● PROMPT:
Say how many lines of these entries include the word "Đồng", and answer with the number alone.

● MATERIAL PROVIDED:
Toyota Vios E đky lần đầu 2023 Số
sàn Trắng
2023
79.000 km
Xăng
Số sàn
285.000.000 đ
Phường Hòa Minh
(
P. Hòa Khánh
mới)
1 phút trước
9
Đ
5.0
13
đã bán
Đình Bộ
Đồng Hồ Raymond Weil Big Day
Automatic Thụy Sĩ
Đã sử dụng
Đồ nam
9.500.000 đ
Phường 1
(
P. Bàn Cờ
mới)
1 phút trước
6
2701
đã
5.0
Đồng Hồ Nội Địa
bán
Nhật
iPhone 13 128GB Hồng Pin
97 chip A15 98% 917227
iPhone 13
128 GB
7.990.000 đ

● ANSWER SPACE:
2